The Federal Reserve Bank of Chicago is worried enough about rising farm land values in the MidWest it is holding a conference to discuss it. Here in the MidWest, prices have gone up 17% in the last year.
And Bloomberg has a piece describing bankster types scouring farmland the world over for farms.
“I have frequently told people that one of the best investments in the world will be farmland,” says Jim Rogers, 68, chairman of Singapore-based Rogers Holdings, who predicted the start of the global commodities rally in 1996. “You’ve got to buy in a place where it rains, and you have to have a farmer who knows what he’s doing. If you can do that, you will make a double whammy because the crops are becoming more valuable.”
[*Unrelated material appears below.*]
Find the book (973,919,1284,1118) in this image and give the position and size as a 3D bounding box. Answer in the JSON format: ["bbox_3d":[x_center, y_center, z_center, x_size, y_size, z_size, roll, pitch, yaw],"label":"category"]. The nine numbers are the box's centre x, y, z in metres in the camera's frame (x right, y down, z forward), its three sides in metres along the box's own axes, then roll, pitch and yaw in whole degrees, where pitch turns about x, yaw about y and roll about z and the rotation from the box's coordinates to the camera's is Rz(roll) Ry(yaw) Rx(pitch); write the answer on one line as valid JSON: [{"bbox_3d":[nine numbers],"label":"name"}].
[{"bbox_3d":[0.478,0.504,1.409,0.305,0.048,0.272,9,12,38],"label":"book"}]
The growth in demand for food, spurred by the rising middle classes in China, India and other emerging markets, shows no signs of abating. Food prices in June, as measured by a United Nations index of 55 food commodities, were just slightly below their peak in February. The UN’s Food and Agriculture Organization said in a June report that it expects food costs to remain high through 2012.
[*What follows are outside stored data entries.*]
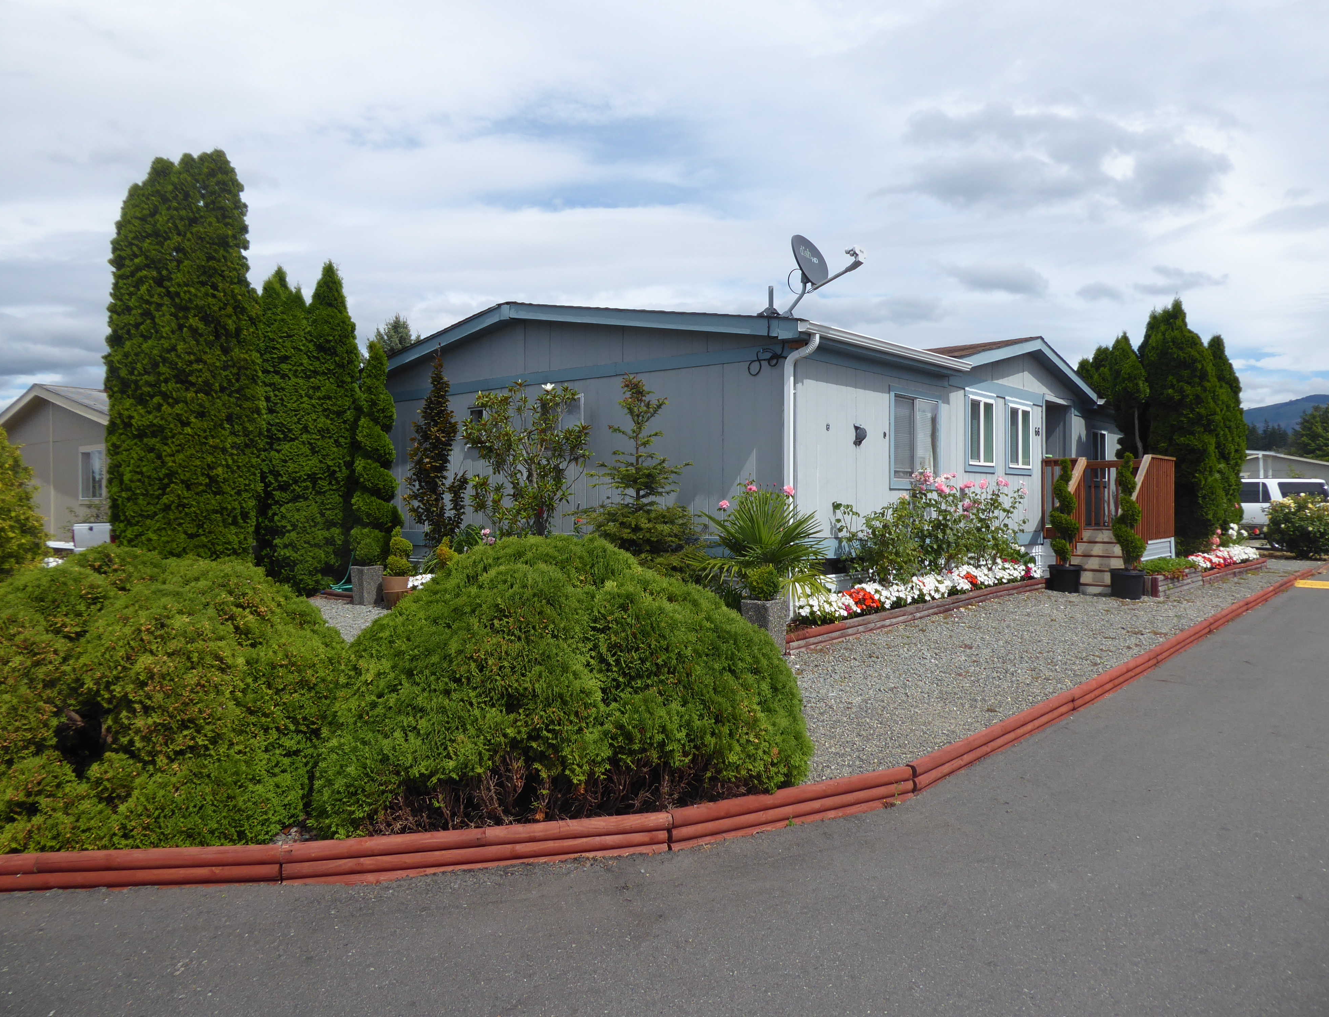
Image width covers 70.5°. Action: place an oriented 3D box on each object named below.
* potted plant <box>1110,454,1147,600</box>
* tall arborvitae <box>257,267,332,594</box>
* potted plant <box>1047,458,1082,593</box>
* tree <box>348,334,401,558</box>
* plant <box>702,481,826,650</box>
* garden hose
[{"bbox_3d":[5.958,0.239,12.100,0.470,1.881,0.470,0,0,0],"label":"potted plant"},{"bbox_3d":[-5.500,-1.150,14.000,1.180,4.850,1.180,0,0,0],"label":"tall arborvitae"},{"bbox_3d":[5.494,0.240,12.900,0.470,1.861,0.470,0,0,0],"label":"potted plant"},{"bbox_3d":[-3.852,-0.587,12.500,0.720,3.375,0.720,0,0,0],"label":"tree"},{"bbox_3d":[0.950,0.524,8.650,1.120,1.540,1.050,0,0,6],"label":"plant"},{"bbox_3d":[-4.016,0.818,11.900,0.480,0.496,0.400,0,0,0],"label":"garden hose"}]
So many investors have rushed to capitalize on food prices in the past three years that they may be creating a farmland bubble. The Federal Reserve Bank of Kansas City, which covers Colorado, Kansas, Nebraska and other agricultural states, said in May that farmland prices had surged 20 percent in the first quarter compared with a year earlier.
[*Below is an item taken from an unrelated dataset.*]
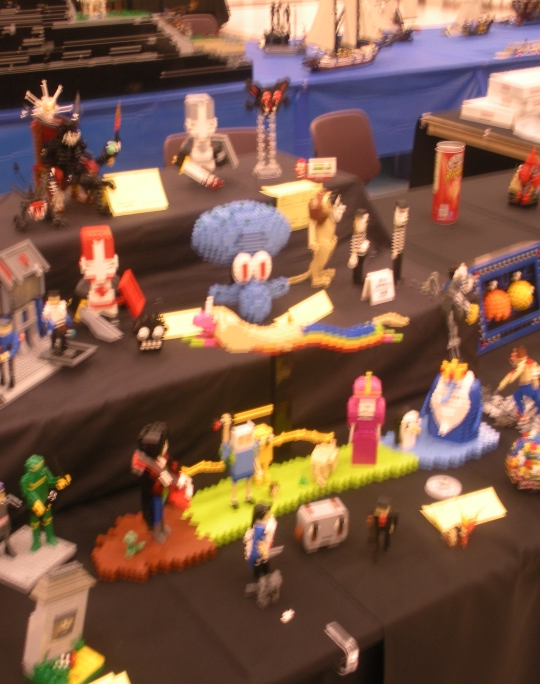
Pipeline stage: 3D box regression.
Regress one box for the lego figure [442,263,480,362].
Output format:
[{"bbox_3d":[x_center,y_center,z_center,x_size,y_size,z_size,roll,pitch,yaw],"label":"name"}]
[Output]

“Yes, farmland will be a bubble again; all agricultural products will be in a bubble again,” says Rogers, who is an investor in Agrifirma Brazil Ltd., a South American farmland owner.
Now, I’m interested (and concerned) about the way this will lead to problematic relations between investors and the farmers actually doing the work (“Feudalism returns,” Muniland’s Cate Long says).
But I’m even more rather amazed that the discussion of this doesn’t mention climate change.
Sure, the increase in prices is, in the short term, driven by demand in places like China.
The hedge fund Diggle co-founded, Artradis Fund Management Pte in Singapore, suffered about $700 million in losses. He closed it in March and opened another Singapore-based hedge fund, Vulpes Investment Management Pte. Diggle plans to incorporate his five farms into an investment management group run by Vulpes.
From his vantage point in Asia, where the British expatriate has worked for the past two decades, Diggle says he’s witnessed aspiring locals eating their way up the food chain.
“You can see what a more prosperous China will consume,” Diggle, 47, says. “It means more dairy, more meat — not just pork and chicken.”
But this year’s near-record food prices are tied, too, to weird weather and other disasters: fires in Russia and floods in Australia. Whether or not those disasters were tied to climate change, climate change already has changed productivity.
Sure, the horizon of investment here may be shorter than that which will see areas of the MidWest take on an increasing role in feeding the rest of the country as other parts because less farmable. But that horizon is not that far out.
This farm buying craze may well be a bubble. Or it may be the leading edge of financial changes tied to climate change.